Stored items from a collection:
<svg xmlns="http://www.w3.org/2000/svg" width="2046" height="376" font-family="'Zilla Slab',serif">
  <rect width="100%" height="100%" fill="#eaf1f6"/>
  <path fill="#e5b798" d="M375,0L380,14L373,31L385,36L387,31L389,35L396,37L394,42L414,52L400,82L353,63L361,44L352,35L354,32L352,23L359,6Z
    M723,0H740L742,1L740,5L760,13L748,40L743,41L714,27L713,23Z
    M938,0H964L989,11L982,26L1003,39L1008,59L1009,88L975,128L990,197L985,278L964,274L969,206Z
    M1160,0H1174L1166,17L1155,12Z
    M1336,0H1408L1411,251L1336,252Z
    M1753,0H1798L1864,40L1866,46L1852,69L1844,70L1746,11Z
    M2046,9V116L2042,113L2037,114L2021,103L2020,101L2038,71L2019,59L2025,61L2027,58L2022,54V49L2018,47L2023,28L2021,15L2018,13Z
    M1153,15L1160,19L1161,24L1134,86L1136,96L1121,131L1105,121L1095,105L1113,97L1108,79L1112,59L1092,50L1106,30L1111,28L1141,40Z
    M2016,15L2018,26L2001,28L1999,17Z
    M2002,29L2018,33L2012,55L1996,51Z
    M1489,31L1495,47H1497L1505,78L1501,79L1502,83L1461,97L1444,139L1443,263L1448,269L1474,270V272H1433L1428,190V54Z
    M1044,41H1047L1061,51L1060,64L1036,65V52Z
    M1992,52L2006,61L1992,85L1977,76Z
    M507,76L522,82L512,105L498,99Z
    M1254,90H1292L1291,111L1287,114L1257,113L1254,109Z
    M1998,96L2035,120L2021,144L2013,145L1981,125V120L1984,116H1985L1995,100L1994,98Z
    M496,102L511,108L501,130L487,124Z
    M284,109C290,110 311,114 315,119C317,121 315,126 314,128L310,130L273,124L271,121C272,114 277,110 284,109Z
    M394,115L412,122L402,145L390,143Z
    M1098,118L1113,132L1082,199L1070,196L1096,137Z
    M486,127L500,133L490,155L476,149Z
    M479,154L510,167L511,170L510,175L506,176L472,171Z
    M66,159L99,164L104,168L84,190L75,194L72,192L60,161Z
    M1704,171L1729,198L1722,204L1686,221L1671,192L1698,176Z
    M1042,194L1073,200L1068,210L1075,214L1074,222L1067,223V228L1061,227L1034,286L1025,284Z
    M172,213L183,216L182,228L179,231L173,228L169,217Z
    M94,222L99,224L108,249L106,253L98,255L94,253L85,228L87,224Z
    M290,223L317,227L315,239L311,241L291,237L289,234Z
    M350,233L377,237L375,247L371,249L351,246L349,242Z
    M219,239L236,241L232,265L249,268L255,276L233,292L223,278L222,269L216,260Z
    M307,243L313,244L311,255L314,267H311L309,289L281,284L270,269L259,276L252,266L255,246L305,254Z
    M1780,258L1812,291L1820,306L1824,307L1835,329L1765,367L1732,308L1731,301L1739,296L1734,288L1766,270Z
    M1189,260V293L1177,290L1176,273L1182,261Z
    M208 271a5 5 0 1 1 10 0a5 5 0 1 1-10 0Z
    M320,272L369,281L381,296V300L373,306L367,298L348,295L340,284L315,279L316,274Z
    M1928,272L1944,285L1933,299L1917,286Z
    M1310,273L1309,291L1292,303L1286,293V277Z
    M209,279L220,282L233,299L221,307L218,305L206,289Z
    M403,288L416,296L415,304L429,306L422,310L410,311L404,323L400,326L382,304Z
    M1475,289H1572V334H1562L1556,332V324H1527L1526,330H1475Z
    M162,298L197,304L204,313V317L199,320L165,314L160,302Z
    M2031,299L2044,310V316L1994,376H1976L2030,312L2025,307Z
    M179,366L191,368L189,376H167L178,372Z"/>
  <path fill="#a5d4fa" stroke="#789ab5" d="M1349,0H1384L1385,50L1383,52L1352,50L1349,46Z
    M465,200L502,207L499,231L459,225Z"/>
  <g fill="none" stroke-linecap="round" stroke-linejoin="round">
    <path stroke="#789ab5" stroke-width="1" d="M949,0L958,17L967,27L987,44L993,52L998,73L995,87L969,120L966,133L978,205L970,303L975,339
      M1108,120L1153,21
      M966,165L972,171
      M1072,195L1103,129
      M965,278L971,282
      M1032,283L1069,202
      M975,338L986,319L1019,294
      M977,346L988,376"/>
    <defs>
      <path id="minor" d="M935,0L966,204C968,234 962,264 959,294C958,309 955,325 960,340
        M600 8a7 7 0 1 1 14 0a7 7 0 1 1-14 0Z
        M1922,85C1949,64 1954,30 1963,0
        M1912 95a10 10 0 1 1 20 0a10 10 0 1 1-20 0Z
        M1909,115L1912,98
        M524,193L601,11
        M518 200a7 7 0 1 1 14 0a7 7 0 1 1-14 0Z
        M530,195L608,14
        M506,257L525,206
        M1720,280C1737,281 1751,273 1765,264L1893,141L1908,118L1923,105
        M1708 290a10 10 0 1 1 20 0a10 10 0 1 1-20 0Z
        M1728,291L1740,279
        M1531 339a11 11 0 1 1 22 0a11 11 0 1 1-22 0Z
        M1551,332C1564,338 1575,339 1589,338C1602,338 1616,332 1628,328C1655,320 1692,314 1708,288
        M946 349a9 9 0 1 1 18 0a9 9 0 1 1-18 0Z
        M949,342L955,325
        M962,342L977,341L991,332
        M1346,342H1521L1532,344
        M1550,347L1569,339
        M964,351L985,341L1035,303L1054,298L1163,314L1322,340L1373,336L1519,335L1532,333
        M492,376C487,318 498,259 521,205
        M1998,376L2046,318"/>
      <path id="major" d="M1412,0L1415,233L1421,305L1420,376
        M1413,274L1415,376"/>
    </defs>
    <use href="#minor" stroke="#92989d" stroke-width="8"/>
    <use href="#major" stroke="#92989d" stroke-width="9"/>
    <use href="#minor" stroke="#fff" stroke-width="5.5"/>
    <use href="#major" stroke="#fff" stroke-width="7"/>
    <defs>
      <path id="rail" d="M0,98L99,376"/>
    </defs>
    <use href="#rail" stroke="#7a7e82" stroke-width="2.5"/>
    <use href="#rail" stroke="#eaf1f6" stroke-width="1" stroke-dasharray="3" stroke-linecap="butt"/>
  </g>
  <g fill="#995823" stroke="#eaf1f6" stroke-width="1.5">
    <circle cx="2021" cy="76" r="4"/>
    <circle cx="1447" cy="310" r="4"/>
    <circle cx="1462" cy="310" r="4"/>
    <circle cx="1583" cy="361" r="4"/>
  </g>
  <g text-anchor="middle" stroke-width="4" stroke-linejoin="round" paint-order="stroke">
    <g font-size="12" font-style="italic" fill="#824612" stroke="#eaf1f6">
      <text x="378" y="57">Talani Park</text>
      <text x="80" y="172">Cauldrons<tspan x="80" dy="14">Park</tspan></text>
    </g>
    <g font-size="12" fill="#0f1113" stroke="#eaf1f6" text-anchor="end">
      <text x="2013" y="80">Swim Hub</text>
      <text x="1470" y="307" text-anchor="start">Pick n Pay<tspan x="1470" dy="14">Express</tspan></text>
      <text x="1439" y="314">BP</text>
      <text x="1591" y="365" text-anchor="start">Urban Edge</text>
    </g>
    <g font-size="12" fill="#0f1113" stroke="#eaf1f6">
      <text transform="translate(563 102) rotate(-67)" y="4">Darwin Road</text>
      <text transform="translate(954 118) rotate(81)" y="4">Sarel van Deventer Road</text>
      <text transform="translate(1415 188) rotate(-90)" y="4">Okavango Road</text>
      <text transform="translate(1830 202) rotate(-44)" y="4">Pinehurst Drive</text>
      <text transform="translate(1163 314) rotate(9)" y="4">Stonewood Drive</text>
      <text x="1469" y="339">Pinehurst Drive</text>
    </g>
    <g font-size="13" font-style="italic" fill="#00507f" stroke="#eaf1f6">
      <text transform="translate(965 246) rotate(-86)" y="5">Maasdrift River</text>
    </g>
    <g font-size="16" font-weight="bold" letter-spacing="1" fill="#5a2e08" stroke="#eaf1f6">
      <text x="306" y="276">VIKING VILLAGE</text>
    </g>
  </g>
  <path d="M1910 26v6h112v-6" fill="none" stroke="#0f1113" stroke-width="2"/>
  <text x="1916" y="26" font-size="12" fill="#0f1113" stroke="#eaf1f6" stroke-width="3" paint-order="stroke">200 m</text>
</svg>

__WHAT TO PRODUCE__.
Copy out each line in the preceding records that contains "italic".

__THE COMPLETED TASK__.
    <g font-size="12" font-style="italic" fill="#824612" stroke="#eaf1f6">
    <g font-size="13" font-style="italic" fill="#00507f" stroke="#eaf1f6">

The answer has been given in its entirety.